──────── BACAAN ────────
Selasa, 7 Oktober 2025

Mudik Lebaran 2018

Cerita Sukses Pembangunan Tol Cipali dan Turunnya Omset Rumah Makan Jalur 'Tengkorak'

Pada masa keemasannya, restoran cukup laris karena menu yang disajikannya beraneka ragam, terutama menu prasmanan nya.

Penulis: Yanuar Nurcholis Majid
Editor: Hendra Gunawan
Tribunnews.com/Yanuar Nurcholis Majid
Kondisi Restoran Hilda II yang sepi pengunjung. 

Laporan Wartawan Tribunnews.com, Yanuar Nurcholis Majid

TRIBUNNEWS.COM, PAMANUKAN- Dioperasionalkannya Tol Cikopo-Palimanan (Cipali) mempunyai dampak ekonomi terhadap warga sekitar.

Salah satunya adalah para pemilik rumah makan yang berada di sepanjang jalur pantura Cirebon, Jawa Barat.
────────
◆ PERINTAH KERJA 1: Kumpulkan setiap baris data yang memuat kata "chart", lalu salin baris-baris itu.
Berita Tol Cipali dan baris-baris data tidak ada hubungannya satu sama lain.
──────── DATANYA ────────
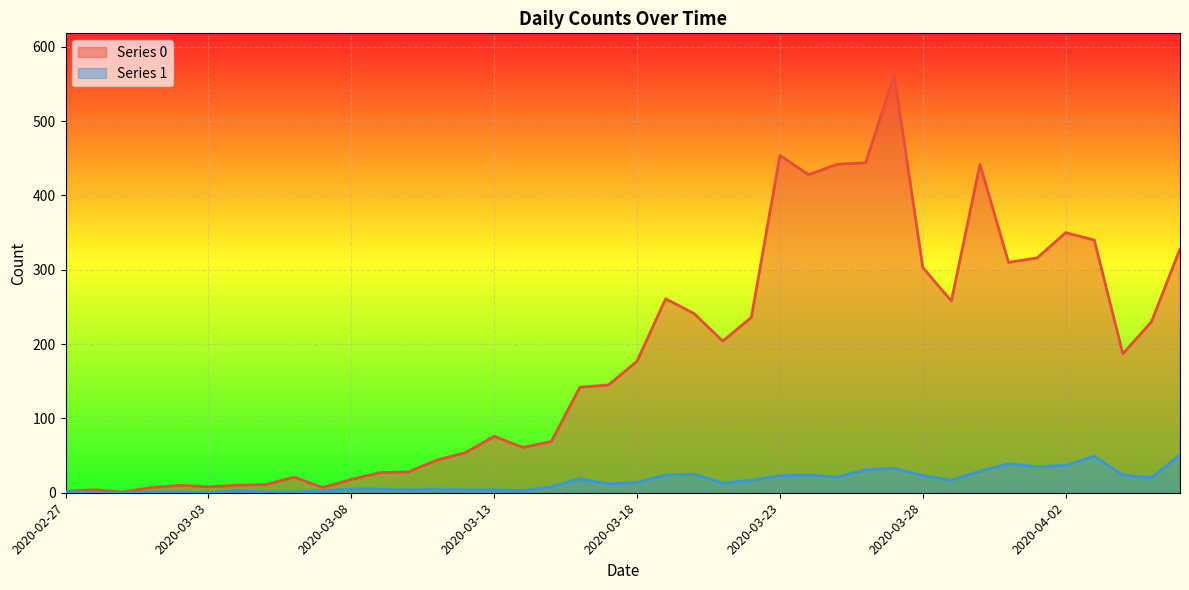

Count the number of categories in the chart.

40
────────
──────── DATANYA ────────
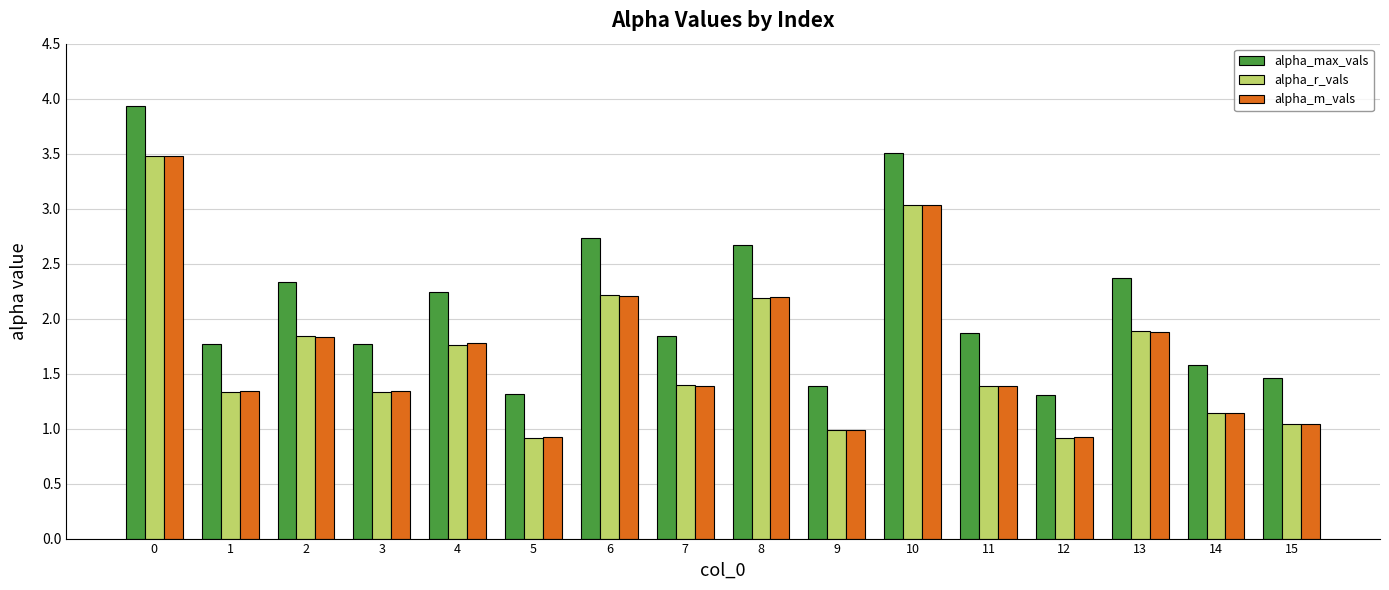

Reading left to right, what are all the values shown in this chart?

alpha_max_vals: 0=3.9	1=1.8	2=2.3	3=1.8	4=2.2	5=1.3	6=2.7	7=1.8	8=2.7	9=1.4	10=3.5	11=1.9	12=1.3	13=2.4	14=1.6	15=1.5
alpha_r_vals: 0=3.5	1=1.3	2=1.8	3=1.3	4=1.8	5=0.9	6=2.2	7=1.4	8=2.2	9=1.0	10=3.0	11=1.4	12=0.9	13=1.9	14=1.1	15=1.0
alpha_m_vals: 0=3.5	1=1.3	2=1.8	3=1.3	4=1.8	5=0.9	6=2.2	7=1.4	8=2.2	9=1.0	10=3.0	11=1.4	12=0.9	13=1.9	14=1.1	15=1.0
────────
◆ PERINTAH KERJA 2: Tuliskan lanjutan berita Tol Cipali, mulai sesudah kalimat terakhirnya.

◆ BALASAN 1:
Count the number of categories in the chart.
Reading left to right, what are all the values shown in this chart?

◆ BALASAN 2:
Pengusaha rumah makan tersebut mengeluh penghasilan mereka menurun setelah beroperasinya jalan tol Cipali pada pada 13 Juni 2015 lalu.

Baca: Kisah Cinta Pendeta Handerson Membunuh Anak Angkatnya yang Diduga Motif Cemburu

Baca: Kisah Mantan Teroris Murid Noordin M Top Mau Meledakkan Kafe Tetapi Batal Gara-gara Wanita Berjilbab

"Waktu belum ada tol penghasilan saya bisa sampai Rp 2 juta per bulan sekarang hanya Rp 900 ribu jelas sangat menurun," ujar Asep Karna (45 tahun), salah satu pelayan Restoran Hilda II, yang saat ini masih ditugaskan untuk menjaga restoran tersebut, saat ditemui Minggu (10/6/2018).

Restoran Hilda II, di Jalan Patok Besi, Kabupaten Subang ini merupakan salah satu restoran terbesar yang ada di jalur Pantura Jabar.

Restoran yang dibangun dengan arsitektur bergaya tradisional ini sudah melayani pemudik sejak diresmikan pada tahun 2010.

Pada masa keemasannya, restoran cukup laris karena menu yang disajikannya beraneka ragam, terutama menu prasmanan nya.

"Nggak pernah sepi, mas. Apalagi, kalau memasuki puasa dan arus mudik lebaran, sangat ramai," kata Asep.

Namun, pasca beroperasinya Tol Cipali, semuanya berubah 180 derajat.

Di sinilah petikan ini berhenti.